The latest addition to our Reviews Section is a piece by Phillip Witte on Robert Walser’s The Walk, which comes out from New Directions next week, and was translated from the German by Christopher Middleton and Susan Bernofsky. (The joint translation set-up is explained in Phil’s review.)
Phil was an intern here way way back, and is now working at the Plutzik Foundation, where one of his tasks is to run the foundation’s blog, A Fistful of Words. If you’re not familiar with Hyam Plutzik, I highly recommend checking out this post that Phil wrote for The Paris Review. And while you’re reading Phil’s writing, be sure and check out his personal blog, Gloomy Grammar, where he recently wrote a post about another New Direction book, Antigonicks, Anne Carson’s rendition of Sophokles’s Antigone. (Since when did we start spelling “Sophocles” as “Sophokles”? This is disorienting. Not sure I approve.

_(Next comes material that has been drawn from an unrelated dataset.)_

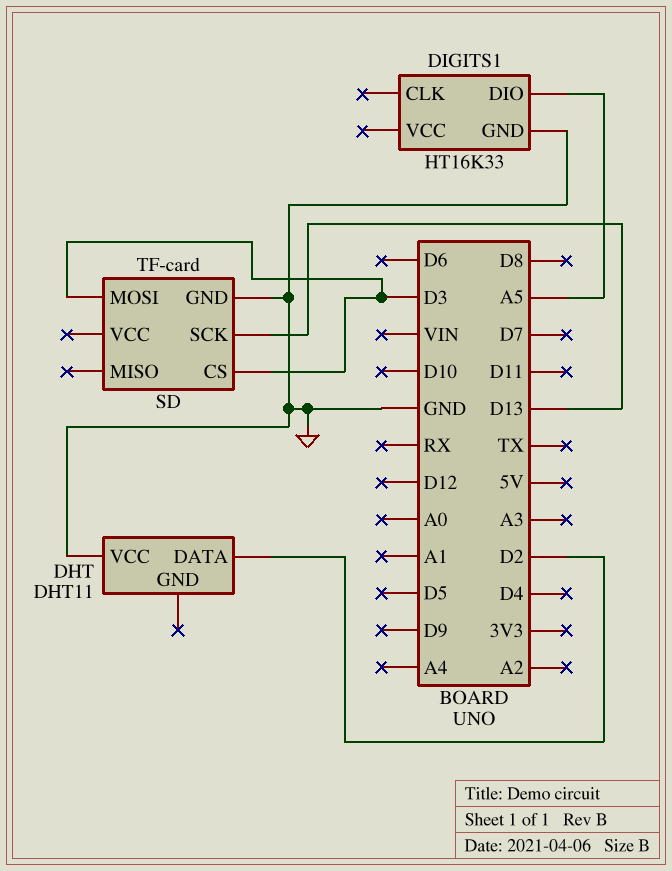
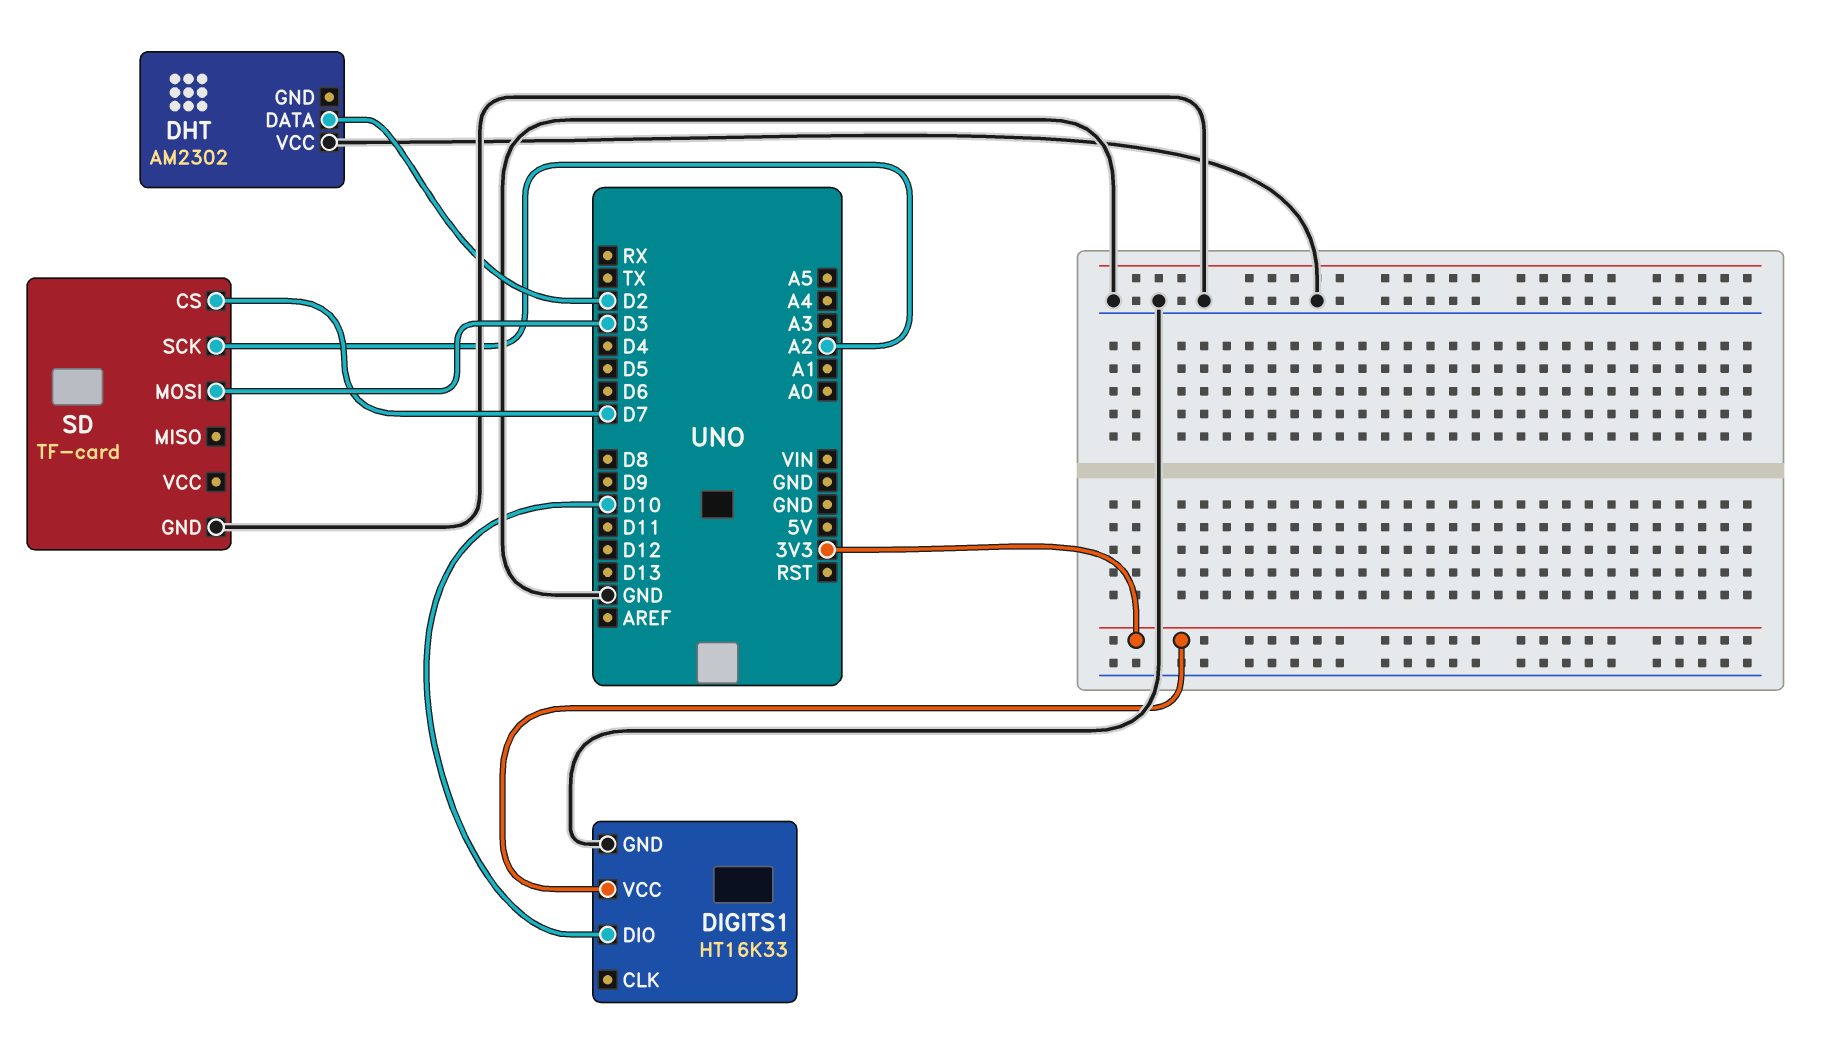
DHT: DHT11 -> AM2302
DIGITS1 pin DIO: A5 -> D10
DIGITS1 pin VCC: none -> 3V3
SD pin CS: D3 -> D7
SD pin SCK: D13 -> A2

Although, “Cyklops” is a pretty rad spelling. Ikarus. Hmm.)
Here’s a bit from Phil’s review:
It’s time to say a bit more about Bernofsky’s preface, because most of what I focused on in my reading are themes to which she explicitly directs attention. She describes the unusual history of the book: Der Spaziergang was first published in 1917, but Walser revised and published it again a few years later. In 1955, Christopher Middleton translated the first version into English, unaware that a revised version existed. For the present edition, Bernofsky updated Middleton’s translation (“an English text I . . . greatly admire,” she calls it) according to Walser’s own revisions, which were significant at the level of sentence, but minor in terms of plot and theme. Bernofsky’s intention is “to give the English-language reader the opportunity to peer over Walser’s shoulder as he revises himself.”

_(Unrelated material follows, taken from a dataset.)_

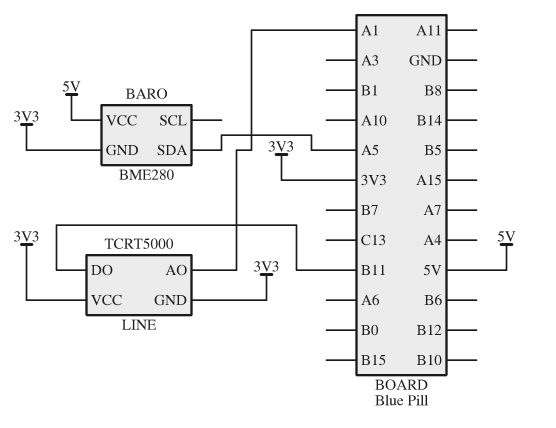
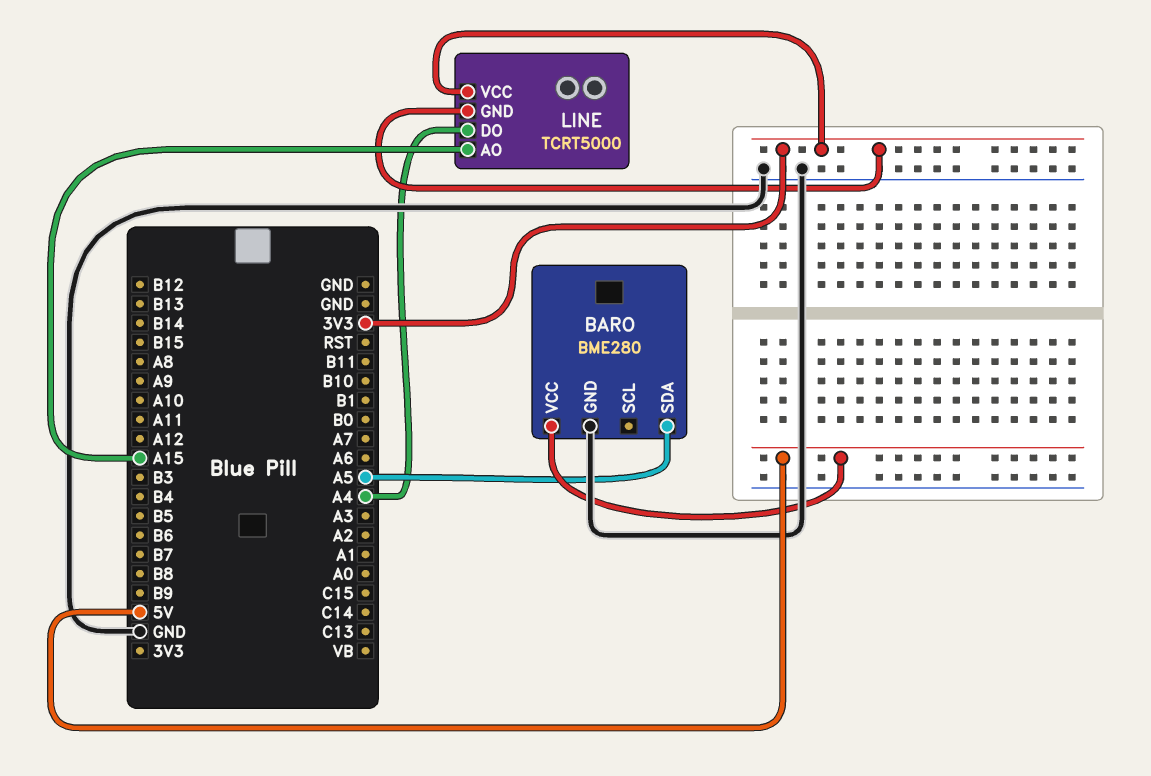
BARO pin GND: 3V3 -> GND
LINE pin AO: A1 -> A15
LINE pin DO: B11 -> A4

In his revisions, Bernofsky suggests, Walser “minimiz[ed] the divide between the writing protagonist and the walking protagonist.” But the divide remains, at least at the beginning, and throughout the novel, though the two personalities merge, a metaphysical struggle persists between them. The two roles are introduced separately in the opening pages, as the narrator refers to himself in the third person as first one—“With a kind face, a bicycling town chemist cycles close by the walker”; and then the other—“The writer is nonetheless very humbly asked to be a bit careful to avoid jokes as well as other superfluousnesses.” (Happily, as the latter example shows, Walser didn’t leave all of his thickly layered ironies behind when he left Berlin. The Walk might be read, I think, as a tragicomedy of the tension between irony and sincerity as played out by the contenders, walker and writer.)
The walker and writer, being phases of the one narrator, exist in separate narrative times: the writer is presumably recording the experience of the walk only after having completed it. Gradually, the two activities become indistinguishable, occurring simultaneously: when he declares “I have two or three important commissions to execute, as well as several utterly insuperable arrangements to make,” is he referring to the errands of the walk, or the writing tasks presently before his pen? At another point, “with a bound I enter the charming situation in question,” it is not clear whether the bound is literally an energetic step or metaphorically setting out to describe the scene.